## ABOUT THIS EXERCISE
Count the lines in the records below that contain the string "vectors", where case counts. Reply with the number only.

## RECORDS FOR THIS EXERCISE
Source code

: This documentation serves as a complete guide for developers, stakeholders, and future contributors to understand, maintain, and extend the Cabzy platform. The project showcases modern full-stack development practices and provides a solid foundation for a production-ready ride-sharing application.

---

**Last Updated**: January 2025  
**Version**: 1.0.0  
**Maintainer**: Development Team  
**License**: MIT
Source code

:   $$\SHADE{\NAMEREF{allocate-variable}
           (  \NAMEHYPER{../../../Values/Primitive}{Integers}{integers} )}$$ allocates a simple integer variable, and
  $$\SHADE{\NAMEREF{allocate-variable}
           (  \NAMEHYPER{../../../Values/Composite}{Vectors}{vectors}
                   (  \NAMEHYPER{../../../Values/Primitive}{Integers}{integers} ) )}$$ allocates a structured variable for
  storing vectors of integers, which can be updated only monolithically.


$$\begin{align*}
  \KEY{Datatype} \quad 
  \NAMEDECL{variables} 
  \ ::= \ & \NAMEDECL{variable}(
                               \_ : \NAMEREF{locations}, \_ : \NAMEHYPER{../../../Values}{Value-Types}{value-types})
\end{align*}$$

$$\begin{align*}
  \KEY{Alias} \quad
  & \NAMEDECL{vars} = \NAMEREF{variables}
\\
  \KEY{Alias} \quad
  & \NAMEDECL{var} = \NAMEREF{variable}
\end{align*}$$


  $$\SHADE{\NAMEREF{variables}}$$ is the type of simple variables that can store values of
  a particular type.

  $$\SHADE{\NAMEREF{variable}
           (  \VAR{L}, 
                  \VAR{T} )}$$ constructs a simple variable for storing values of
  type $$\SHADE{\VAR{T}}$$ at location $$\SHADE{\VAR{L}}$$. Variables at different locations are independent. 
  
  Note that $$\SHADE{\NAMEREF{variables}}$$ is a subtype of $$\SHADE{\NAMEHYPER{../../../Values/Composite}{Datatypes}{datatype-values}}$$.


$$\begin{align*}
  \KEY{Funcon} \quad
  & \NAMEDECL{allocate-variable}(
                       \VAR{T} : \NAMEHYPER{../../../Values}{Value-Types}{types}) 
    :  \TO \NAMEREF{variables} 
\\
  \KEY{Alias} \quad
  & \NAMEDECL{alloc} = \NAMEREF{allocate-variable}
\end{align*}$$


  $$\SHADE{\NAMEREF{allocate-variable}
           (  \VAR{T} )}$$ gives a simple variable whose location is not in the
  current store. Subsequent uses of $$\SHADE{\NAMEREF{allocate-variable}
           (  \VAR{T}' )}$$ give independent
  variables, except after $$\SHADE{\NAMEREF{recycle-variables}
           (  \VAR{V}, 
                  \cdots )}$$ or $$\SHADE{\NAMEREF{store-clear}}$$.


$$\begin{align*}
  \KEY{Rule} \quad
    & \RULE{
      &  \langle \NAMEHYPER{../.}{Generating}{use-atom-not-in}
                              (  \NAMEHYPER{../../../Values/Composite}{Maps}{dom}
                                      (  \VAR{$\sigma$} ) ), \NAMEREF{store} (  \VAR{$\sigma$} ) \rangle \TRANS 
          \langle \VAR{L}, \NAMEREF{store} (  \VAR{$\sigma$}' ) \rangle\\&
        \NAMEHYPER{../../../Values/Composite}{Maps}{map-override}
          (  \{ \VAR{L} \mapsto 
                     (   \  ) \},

## OUTPUT OF THE EXERCISE
2